__DIRECTIONS__: Write out every line of the data below character for character, in the same order and with the same line breaks.

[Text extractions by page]
□ □ □ □ □ □ □
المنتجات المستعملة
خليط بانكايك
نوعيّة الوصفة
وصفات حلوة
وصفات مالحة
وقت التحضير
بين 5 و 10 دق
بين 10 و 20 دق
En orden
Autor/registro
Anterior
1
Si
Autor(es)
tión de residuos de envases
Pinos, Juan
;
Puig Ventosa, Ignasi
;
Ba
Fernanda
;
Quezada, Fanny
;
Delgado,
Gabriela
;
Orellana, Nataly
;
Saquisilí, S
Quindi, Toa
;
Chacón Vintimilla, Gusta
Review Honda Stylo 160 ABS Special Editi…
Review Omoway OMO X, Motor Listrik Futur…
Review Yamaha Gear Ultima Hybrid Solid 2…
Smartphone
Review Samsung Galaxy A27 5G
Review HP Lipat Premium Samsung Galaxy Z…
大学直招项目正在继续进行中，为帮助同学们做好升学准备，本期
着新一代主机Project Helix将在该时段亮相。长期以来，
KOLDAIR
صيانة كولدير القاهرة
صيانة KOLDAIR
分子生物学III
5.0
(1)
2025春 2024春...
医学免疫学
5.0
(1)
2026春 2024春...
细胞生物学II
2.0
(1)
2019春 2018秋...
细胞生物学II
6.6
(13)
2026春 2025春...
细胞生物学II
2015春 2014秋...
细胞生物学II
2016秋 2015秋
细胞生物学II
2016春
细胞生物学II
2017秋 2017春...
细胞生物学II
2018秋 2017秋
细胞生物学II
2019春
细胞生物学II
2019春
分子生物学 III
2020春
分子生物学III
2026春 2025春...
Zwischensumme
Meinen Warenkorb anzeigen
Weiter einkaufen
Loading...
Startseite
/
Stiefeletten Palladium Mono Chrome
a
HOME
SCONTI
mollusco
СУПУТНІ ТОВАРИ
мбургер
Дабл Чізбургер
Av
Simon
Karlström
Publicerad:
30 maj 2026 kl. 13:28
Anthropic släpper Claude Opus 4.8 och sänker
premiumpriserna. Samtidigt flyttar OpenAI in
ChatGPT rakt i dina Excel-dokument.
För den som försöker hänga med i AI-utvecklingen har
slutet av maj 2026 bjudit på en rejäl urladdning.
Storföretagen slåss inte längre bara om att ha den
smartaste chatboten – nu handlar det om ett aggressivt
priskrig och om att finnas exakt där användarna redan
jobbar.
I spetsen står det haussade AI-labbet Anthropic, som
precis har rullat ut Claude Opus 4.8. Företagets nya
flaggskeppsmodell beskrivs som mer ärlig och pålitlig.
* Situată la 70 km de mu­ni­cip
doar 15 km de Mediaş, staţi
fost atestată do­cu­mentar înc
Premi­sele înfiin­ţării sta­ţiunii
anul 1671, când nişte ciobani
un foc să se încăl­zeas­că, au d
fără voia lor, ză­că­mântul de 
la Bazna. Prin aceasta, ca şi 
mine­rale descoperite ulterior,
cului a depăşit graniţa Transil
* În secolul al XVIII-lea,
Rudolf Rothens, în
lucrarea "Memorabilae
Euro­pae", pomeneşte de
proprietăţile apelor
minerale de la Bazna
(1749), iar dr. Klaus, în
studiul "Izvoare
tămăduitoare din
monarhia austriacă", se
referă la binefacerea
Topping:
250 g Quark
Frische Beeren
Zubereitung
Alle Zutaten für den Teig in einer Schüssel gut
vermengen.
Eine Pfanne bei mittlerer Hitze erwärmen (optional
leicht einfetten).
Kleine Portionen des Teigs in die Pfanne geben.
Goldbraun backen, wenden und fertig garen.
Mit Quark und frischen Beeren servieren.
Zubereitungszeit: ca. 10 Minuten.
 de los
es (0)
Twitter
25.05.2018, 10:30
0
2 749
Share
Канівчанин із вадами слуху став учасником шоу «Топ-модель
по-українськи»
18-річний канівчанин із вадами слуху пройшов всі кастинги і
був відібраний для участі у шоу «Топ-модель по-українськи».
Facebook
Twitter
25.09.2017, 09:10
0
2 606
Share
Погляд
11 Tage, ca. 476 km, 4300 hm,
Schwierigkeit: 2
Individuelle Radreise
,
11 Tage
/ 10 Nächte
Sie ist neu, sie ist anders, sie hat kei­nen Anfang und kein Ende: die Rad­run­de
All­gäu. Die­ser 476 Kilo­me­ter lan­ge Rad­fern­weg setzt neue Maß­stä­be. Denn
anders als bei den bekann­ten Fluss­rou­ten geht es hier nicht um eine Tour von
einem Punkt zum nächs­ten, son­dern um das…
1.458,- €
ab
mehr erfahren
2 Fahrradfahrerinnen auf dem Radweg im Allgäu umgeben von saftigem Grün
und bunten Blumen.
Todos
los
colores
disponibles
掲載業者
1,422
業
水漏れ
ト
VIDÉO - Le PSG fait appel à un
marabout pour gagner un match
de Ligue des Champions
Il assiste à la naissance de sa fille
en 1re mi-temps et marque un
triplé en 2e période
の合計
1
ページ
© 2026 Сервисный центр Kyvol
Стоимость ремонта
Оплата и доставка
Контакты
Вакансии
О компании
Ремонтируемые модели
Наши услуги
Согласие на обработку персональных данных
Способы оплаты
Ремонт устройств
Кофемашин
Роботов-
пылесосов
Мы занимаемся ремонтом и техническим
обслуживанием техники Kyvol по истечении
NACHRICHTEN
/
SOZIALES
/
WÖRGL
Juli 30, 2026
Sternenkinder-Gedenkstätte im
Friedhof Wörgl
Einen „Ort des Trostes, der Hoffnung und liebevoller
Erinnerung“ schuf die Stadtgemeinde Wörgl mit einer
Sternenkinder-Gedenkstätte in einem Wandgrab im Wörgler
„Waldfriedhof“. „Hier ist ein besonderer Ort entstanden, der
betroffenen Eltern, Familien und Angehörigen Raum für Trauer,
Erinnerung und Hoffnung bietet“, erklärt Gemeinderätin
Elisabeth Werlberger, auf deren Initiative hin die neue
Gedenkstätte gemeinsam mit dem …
□ □ □ □ □ □ □
__REPLY__:
المنتجات المستعملة
خليط بانكايك
نوعيّة الوصفة
وصفات حلوة
وصفات مالحة
وقت التحضير
بين 5 و 10 دق
بين 10 و 20 دق
En orden
Autor/registro
Anterior
1
Si
Autor(es)
tión de residuos de envases
Pinos, Juan
;
Puig Ventosa, Ignasi
;
Ba
Fernanda
;
Quezada, Fanny
;
Delgado,
Gabriela
;
Orellana, Nataly
;
Saquisilí, S
Quindi, Toa
;
Chacón Vintimilla, Gusta
Review Honda Stylo 160 ABS Special Editi…
Review Omoway OMO X, Motor Listrik Futur…
Review Yamaha Gear Ultima Hybrid Solid 2…
Smartphone
Review Samsung Galaxy A27 5G
Review HP Lipat Premium Samsung Galaxy Z…
大学直招项目正在继续进行中，为帮助同学们做好升学准备，本期
着新一代主机Project Helix将在该时段亮相。长期以来，
KOLDAIR
صيانة كولدير القاهرة
صيانة KOLDAIR
分子生物学III
5.0
(1)
2025春 2024春...
医学免疫学
5.0
(1)
2026春 2024春...
细胞生物学II
2.0
(1)
2019春 2018秋...
细胞生物学II
6.6
(13)
2026春 2025春...
细胞生物学II
2015春 2014秋...
细胞生物学II
2016秋 2015秋
细胞生物学II
2016春
细胞生物学II
2017秋 2017春...
细胞生物学II
2018秋 2017秋
细胞生物学II
2019春
细胞生物学II
2019春
分子生物学 III
2020春
分子生物学III
2026春 2025春...
Zwischensumme
Meinen Warenkorb anzeigen
Weiter einkaufen
Loading...
Startseite
/
Stiefeletten Palladium Mono Chrome
a
HOME
SCONTI
mollusco
СУПУТНІ ТОВАРИ
мбургер
Дабл Чізбургер
Av
Simon
Karlström
Publicerad:
30 maj 2026 kl. 13:28
Anthropic släpper Claude Opus 4.8 och sänker
premiumpriserna. Samtidigt flyttar OpenAI in
ChatGPT rakt i dina Excel-dokument.
För den som försöker hänga med i AI-utvecklingen har
slutet av maj 2026 bjudit på en rejäl urladdning.
Storföretagen slåss inte längre bara om att ha den
smartaste chatboten – nu handlar det om ett aggressivt
priskrig och om att finnas exakt där användarna redan
jobbar.
I spetsen står det haussade AI-labbet Anthropic, som
precis har rullat ut Claude Opus 4.8. Företagets nya
flaggskeppsmodell beskrivs som mer ärlig och pålitlig.
* Situată la 70 km de mu­ni­cip
doar 15 km de Mediaş, staţi
fost atestată do­cu­mentar înc
Premi­sele înfiin­ţării sta­ţiunii
anul 1671, când nişte ciobani
un foc să se încăl­zeas­că, au d
fără voia lor, ză­că­mântul de 
la Bazna. Prin aceasta, ca şi 
mine­rale descoperite ulterior,
cului a depăşit graniţa Transil
* În secolul al XVIII-lea,
Rudolf Rothens, în
lucrarea "Memorabilae
Euro­pae", pomeneşte de
proprietăţile apelor
minerale de la Bazna
(1749), iar dr. Klaus, în
studiul "Izvoare
tămăduitoare din
monarhia austriacă", se
referă la binefacerea
Topping:
250 g Quark
Frische Beeren
Zubereitung
Alle Zutaten für den Teig in einer Schüssel gut
vermengen.
Eine Pfanne bei mittlerer Hitze erwärmen (optional
leicht einfetten).
Kleine Portionen des Teigs in die Pfanne geben.
Goldbraun backen, wenden und fertig garen.
Mit Quark und frischen Beeren servieren.
Zubereitungszeit: ca. 10 Minuten.
 de los
es (0)
Twitter
25.05.2018, 10:30
0
2 749
Share
Канівчанин із вадами слуху став учасником шоу «Топ-модель
по-українськи»
18-річний канівчанин із вадами слуху пройшов всі кастинги і
був відібраний для участі у шоу «Топ-модель по-українськи».
Facebook
Twitter
25.09.2017, 09:10
0
2 606
Share
Погляд
11 Tage, ca. 476 km, 4300 hm,
Schwierigkeit: 2
Individuelle Radreise
,
11 Tage
/ 10 Nächte
Sie ist neu, sie ist anders, sie hat kei­nen Anfang und kein Ende: die Rad­run­de
All­gäu. Die­ser 476 Kilo­me­ter lan­ge Rad­fern­weg setzt neue Maß­stä­be. Denn
anders als bei den bekann­ten Fluss­rou­ten geht es hier nicht um eine Tour von
einem Punkt zum nächs­ten, son­dern um das…
1.458,- €
ab
mehr erfahren
2 Fahrradfahrerinnen auf dem Radweg im Allgäu umgeben von saftigem Grün
und bunten Blumen.
Todos
los
colores
disponibles
掲載業者
1,422
業
水漏れ
ト
VIDÉO - Le PSG fait appel à un
marabout pour gagner un match
de Ligue des Champions
Il assiste à la naissance de sa fille
en 1re mi-temps et marque un
triplé en 2e période
の合計
1
ページ
© 2026 Сервисный центр Kyvol
Стоимость ремонта
Оплата и доставка
Контакты
Вакансии
О компании
Ремонтируемые модели
Наши услуги
Согласие на обработку персональных данных
Способы оплаты
Ремонт устройств
Кофемашин
Роботов-
пылесосов
Мы занимаемся ремонтом и техническим
обслуживанием техники Kyvol по истечении
NACHRICHTEN
/
SOZIALES
/
WÖRGL
Juli 30, 2026
Sternenkinder-Gedenkstätte im
Friedhof Wörgl
Einen „Ort des Trostes, der Hoffnung und liebevoller
Erinnerung“ schuf die Stadtgemeinde Wörgl mit einer
Sternenkinder-Gedenkstätte in einem Wandgrab im Wörgler
„Waldfriedhof“. „Hier ist ein besonderer Ort entstanden, der
betroffenen Eltern, Familien und Angehörigen Raum für Trauer,
Erinnerung und Hoffnung bietet“, erklärt Gemeinderätin
Elisabeth Werlberger, auf deren Initiative hin die neue
Gedenkstätte gemeinsam mit dem …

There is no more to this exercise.